BACAAN UNTUK DITINJAU –
□ □ □ □ □
Ekonomi Jepang dan China Lesu, Rupiah di Ujung Tanduk

Hidayat Setiaji, CNBC Indonesia
18 October 2019 10:41
Ekonomi Jepang dan China Lesu, Rupiah di Ujung Tanduk
Ilustrasi Money Changer (CNBC Indonesia/Andrean Kristianto)
Jakarta, CNBC Indonesia - Nilai tukar rupiah terhadap dolar Amerika Serikat (AS) menguat di kurs tengah Bank Indonesia (BI). Rupiah juga menguat di perdagangan pasar spot, tetapi apresiasi rupiah terus berkurang.

Pada Jumat (18/10/2019), kurs tengah BI atau kurs acuan Jakarta Interbank Spot Dollar Rate/Jisdor menunjukkan angka Rp 14.140. Rupiah menguat 0,23% dibandingkan posisi hari sebelumnya.

Sementara di pasar spot, rupiah juga masih menghuni zona hijau. Pada pukul 10:00 WIB, US$ 1 setara dengan Rp 14.140 di mana rupiah menguat tipis 0,02%.

Kala pembukaan pasar, rupiah menguat 0,09%. Selepas itu, penguatan rupiah semakin tipis meski belum sampai masuk jalur merah. Namun bukan tidak mungkin rupiah bisa terpeleset.
□ □ □ □ □
DATA SUMBER –
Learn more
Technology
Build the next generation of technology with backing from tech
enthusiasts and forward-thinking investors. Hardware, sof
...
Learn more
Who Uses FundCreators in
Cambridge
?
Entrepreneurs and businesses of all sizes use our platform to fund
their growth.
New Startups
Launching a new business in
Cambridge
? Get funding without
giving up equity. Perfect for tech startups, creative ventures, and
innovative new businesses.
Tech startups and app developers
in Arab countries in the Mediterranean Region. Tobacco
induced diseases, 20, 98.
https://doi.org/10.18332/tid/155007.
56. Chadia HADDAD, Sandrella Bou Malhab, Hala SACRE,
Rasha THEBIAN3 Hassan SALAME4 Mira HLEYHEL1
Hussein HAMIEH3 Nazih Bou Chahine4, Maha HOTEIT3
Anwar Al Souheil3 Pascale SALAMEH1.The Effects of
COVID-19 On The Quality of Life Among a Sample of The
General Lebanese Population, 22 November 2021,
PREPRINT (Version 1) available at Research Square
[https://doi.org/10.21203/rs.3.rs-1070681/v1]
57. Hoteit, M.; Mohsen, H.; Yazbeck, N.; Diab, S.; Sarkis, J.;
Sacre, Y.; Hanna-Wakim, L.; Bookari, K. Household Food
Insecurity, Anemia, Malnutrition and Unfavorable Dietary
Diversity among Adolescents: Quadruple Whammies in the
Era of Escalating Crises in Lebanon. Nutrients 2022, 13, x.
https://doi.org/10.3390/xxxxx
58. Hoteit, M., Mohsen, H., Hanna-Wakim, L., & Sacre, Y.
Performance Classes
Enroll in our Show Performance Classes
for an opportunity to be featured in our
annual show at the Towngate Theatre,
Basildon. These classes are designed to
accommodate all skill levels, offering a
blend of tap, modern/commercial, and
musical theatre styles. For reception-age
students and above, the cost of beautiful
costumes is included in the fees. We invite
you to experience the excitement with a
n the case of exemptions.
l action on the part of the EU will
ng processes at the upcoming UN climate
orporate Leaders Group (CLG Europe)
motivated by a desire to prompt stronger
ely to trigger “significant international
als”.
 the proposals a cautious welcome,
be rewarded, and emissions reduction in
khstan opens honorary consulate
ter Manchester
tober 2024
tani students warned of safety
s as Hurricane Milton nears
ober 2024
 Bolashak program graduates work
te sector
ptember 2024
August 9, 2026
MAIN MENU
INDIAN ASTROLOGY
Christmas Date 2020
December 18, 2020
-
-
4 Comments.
□ □ □ □ □
PETUNJUK LATIHAN –
1 > Jawab pertanyaan berikut berdasarkan artikel rupiah:
(a) Berapa angka kurs tengah BI (Jisdor) pada Jumat (18/10/2019)?
(b) Berapa persen rupiah menguat di pasar spot pada pukul 10:00 WIB?
(c) Berapa persen rupiah menguat saat pembukaan pasar?
2 > Ganti "Cambridge" dengan "Oxford" pada baris-baris daftar, mulai dari baris pertama daftar sampai baris yang memuat "Anwar Al Souheil3", kedua ujungnya termasuk. Tuliskan kembali hanya baris-baris itu tanpa perubahan lain.
Artikel rupiah dan daftar ini tidak saling berkaitan.

JAWABAN TIAP TUGAS –
1 >
(a) Rp 14.140
(b) 0,02%
(c) 0,09%

2 >
Learn more
Technology
Build the next generation of technology with backing from tech
enthusiasts and forward-thinking investors. Hardware, sof
...
Learn more
Who Uses FundCreators in
Oxford
?
Entrepreneurs and businesses of all sizes use our platform to fund
their growth.
New Startups
Launching a new business in
Oxford
? Get funding without
giving up equity. Perfect for tech startups, creative ventures, and
innovative new businesses.
Tech startups and app developers
in Arab countries in the Mediterranean Region. Tobacco
induced diseases, 20, 98.
https://doi.org/10.18332/tid/155007.
56. Chadia HADDAD, Sandrella Bou Malhab, Hala SACRE,
Rasha THEBIAN3 Hassan SALAME4 Mira HLEYHEL1
Hussein HAMIEH3 Nazih Bou Chahine4, Maha HOTEIT3
Anwar Al Souheil3 Pascale SALAMEH1.The Effects of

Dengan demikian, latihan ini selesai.